Montaigne had a set of fifty-seven short inscriptions culled from the Bible and the classics painted across the wooden beams of his castle and these suggested profound reservations about the benefits of having a mind. For instance, everything is too complicated for men to be able to understand… Ecclesiastes
If Montaigne has endured for so long it is not merely because of range of his essays but his style — he is regarded as the first and greatest of essayists — which were distinguished by intimacy and informality. He didn’t have any preconceived notions of order and regularity; it is irregularity like ‘a loose sally of the mind’ is what makes them so attractive. Like daily journalism, he seems to be talking on paper — unconstrained, independent in his tastes, but close to the weave and texture of his own experience. Which is what makes them so readable and authentic; there’s nothing fake about them.
For instance, talking of true wisdom, he says it must involve an accommodation with our baser selves, it must adopt a modest view about the role that intelligence and high culture can play in any life and accept the urgent and at times deeply unmortifying demands of our mortal frame.

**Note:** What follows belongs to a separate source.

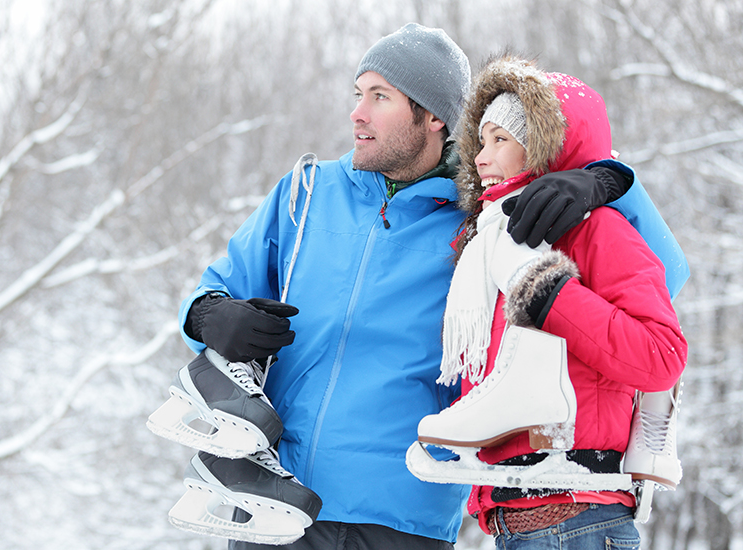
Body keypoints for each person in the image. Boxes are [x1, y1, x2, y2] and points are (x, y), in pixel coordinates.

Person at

So, he concludes:
“What is the use of those high philosophical peaks on which no human being can settle and those rules which exceed our practice and our power? It is not very clever to tailor (our) obligations to the standards of a different kind of being.”
Montaigne’s ultimate, liberal humanist approach is exemplified in the open-minded question of the book’s title, which asks who is playing with whom when he is playing a game with his cat.